The Fast and the Furious: Tokyo Drift (2006)

So, you’re about to start a project. You have your materials list and you’re following it by the letter. But when you get down to the bottom of the checklist, all it says is “nails.” Before you start to panic and hit the forums, take a deep breath and check out this quick guide to some common questions about nails. Don’t worry, it’s never as hard as you think it will be.

Before we cover a few of the vast array of nails out there, let’s make sure everyone is up to speed on the basics. Nails typically have three parts- the head (which you hit with the hammer), the point (which drives into your medium), and the shaft/shank (everything in between).

All three sections of nails can have different properties as well. Some heads will be flat, while others will be patterned. Shanks can be modified with little barbs or rings that add a bit more grip. Even tips can come in different shapes and sizes, from the common diamond point to the less common blunt point.

Woodworking nails work by displacing the wood they are driven into, not compacting it down. As such, nails that are driven haphazardly into the grain, or nails of the wrong type, can cause unwanted splitting, possibly even down the entire length of your board.

Steel nails are by and far the most common, but you can also buy nails made from iron, copper, aluminium, or brass. Most nails are also available to purchase galvanized. Galvanizing is a process where iron or steel parts are coated with a thin layer of zinc, adding some weather resistance. Almost all galvanized nails are steel.

Let’s get into a few different types of nails. First is the common nail. It’s pretty much exactly what you would picture a nail looking like. Common nails, as the name suggests, are used fairly commonly. They make up the majority of nails used in woodworking.
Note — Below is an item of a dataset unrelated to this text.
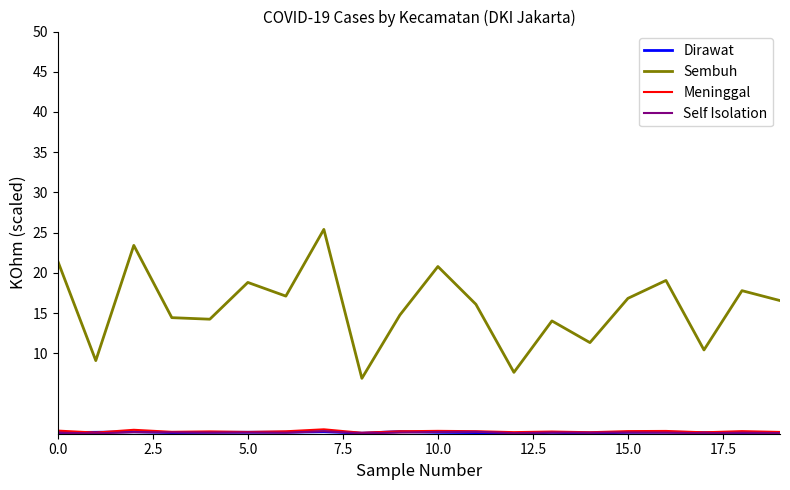

Which series has the widest spread of values?

Sembuh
Probably the next most common nail is the finishing nail. Finishing nails generally have small, barrel-shaped heads barely wider than their shank. These nails are meant to be driven down past the flush of the wood using a nail set. This essentially hides the nail from view. Finishing nails are most commonly used to nail mouldings to walls. Couter-sinking the nail then allows you to paint over the tiny dimple left and hide the nail.
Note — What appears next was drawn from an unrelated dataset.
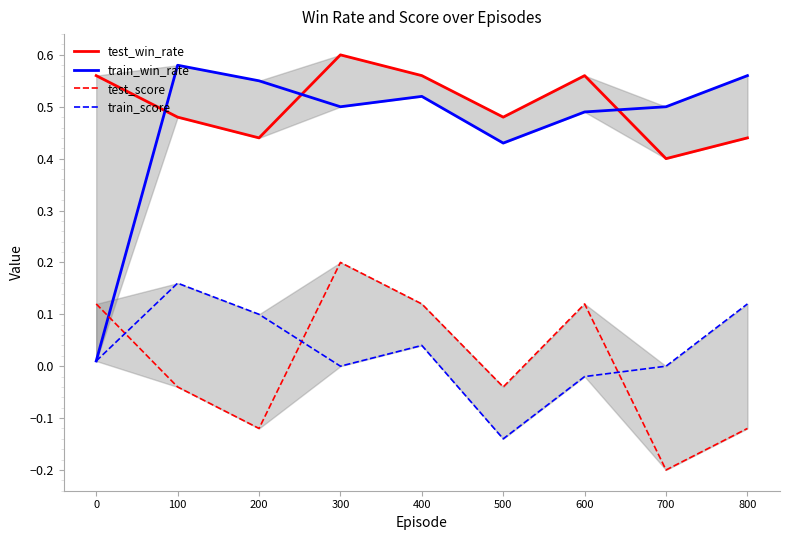

Rank the categories by test_win_rate value from lowest to highest.

700, 200, 800, 100, 500, 0, 400, 600, 300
Brad nails are very similar to finishing nails, but are generally smaller in both scale and length. They are also used in mouldings, but because of their size, can be used in smaller frames and trim as well.

The little roofing nail has a larger head that is designed to firmly grip roofing and asphalt shingles to a structure. Most roofing nails are either galvanized or made of copper. When copper corrodes it actually strengthens its weather-resistant properties.

Box nails are similar to common nails, but have a thinner shank. This means they are less likely to split your wood, but they are also weaker. Framing nails and concrete nails are designed for- you guess it- framing and concrete, respectively.

The rings around the drywall nail are designed to help hold it in place once it is driven into drywall. Because of the composition of drywall, smooth nails have a much harder time holding.

There’s no shortage of nail variety out there. There are plenty of other factors to consider as well, such as length and thickness. All this can make buying nails a little more complicated than it may seem at first, so hopefully this short guide can help you navigate the initially overwhelming world of nails.